» **Problem to solve**
Reproduce the listing below line for line, leaving out the pictures.

[Visual layout records]

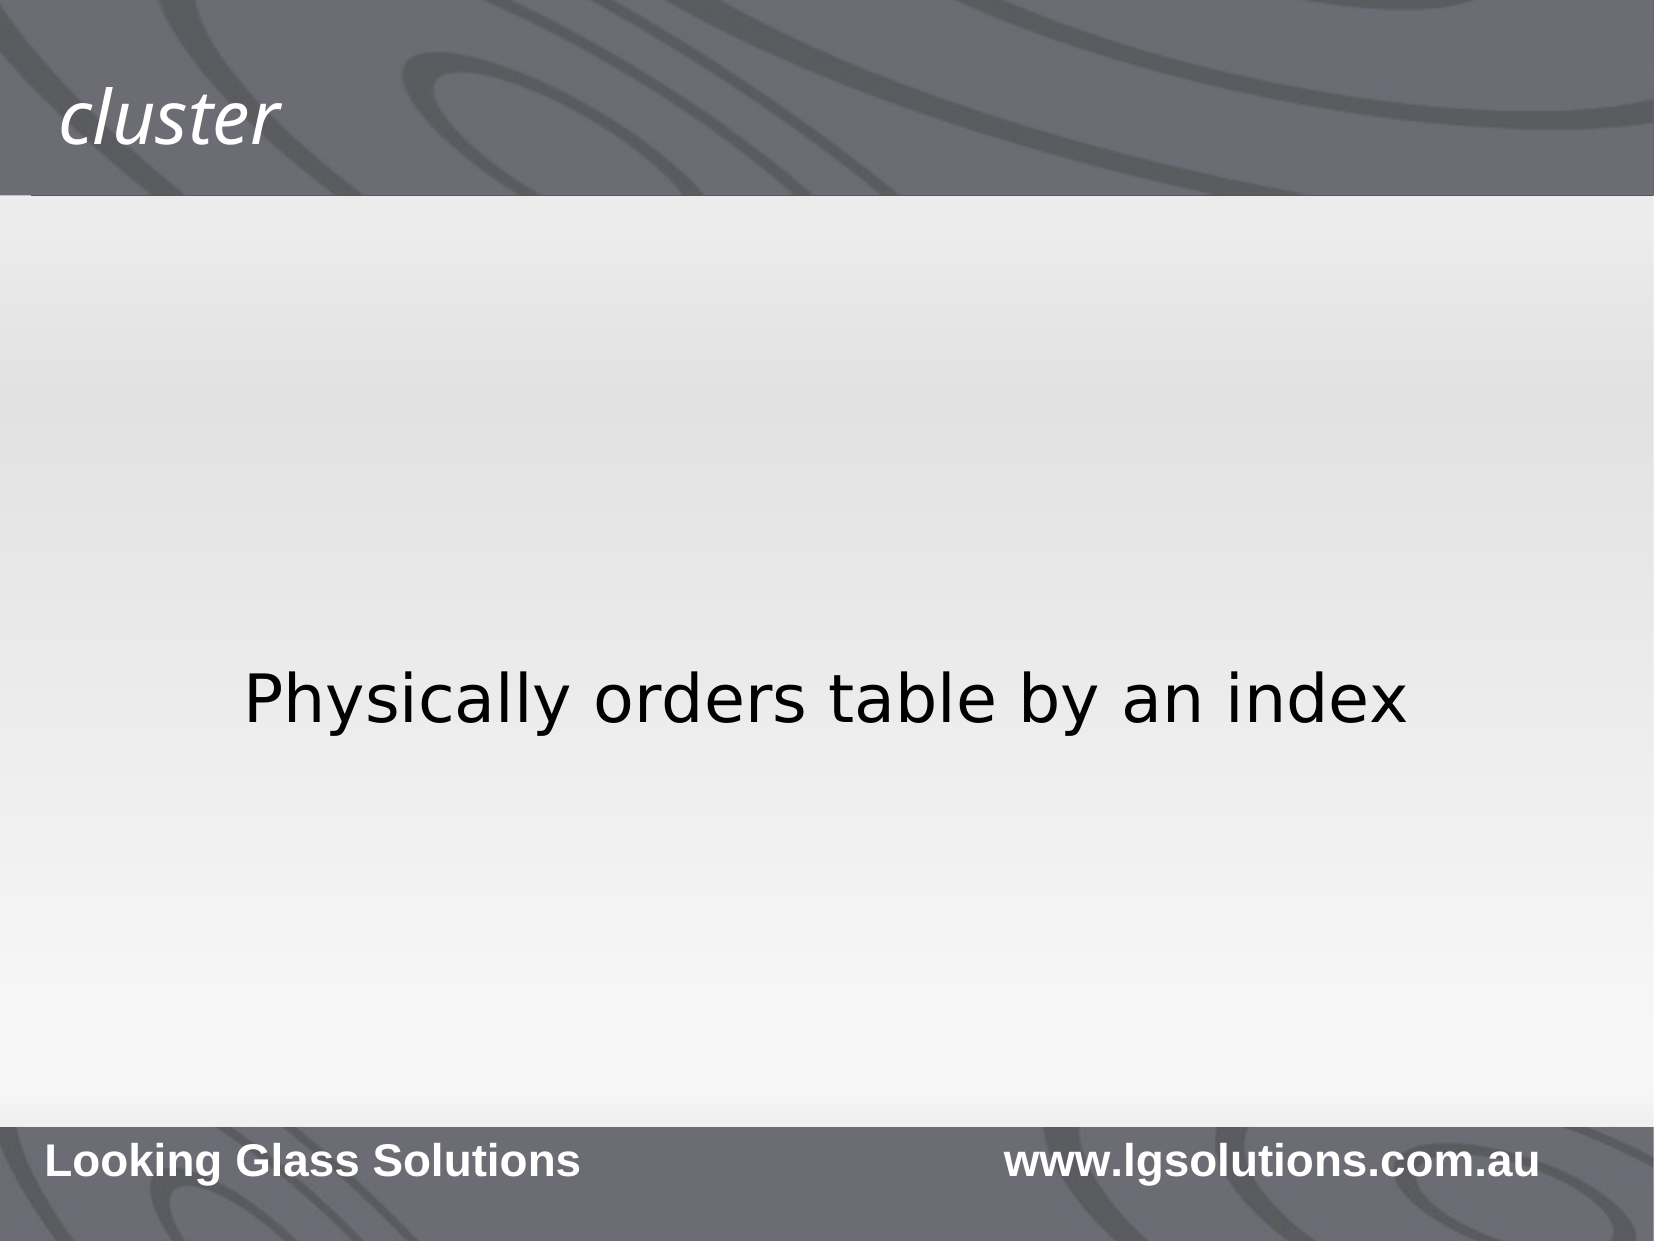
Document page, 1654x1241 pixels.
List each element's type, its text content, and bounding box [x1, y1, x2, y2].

picture [0, 0, 1654, 1241]
title cluster [59, 48, 1270, 182]
subtitle Physically orders table by an index [82, 297, 1571, 1102]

» **Finished task**
Document page, 1654x1241 pixels.
List each element's type, its text content, and bounding box [x1, y1, x2, y2].

picture [0, 0, 1654, 1241]
title cluster [59, 48, 1270, 182]
subtitle Physically orders table by an index [82, 297, 1571, 1102]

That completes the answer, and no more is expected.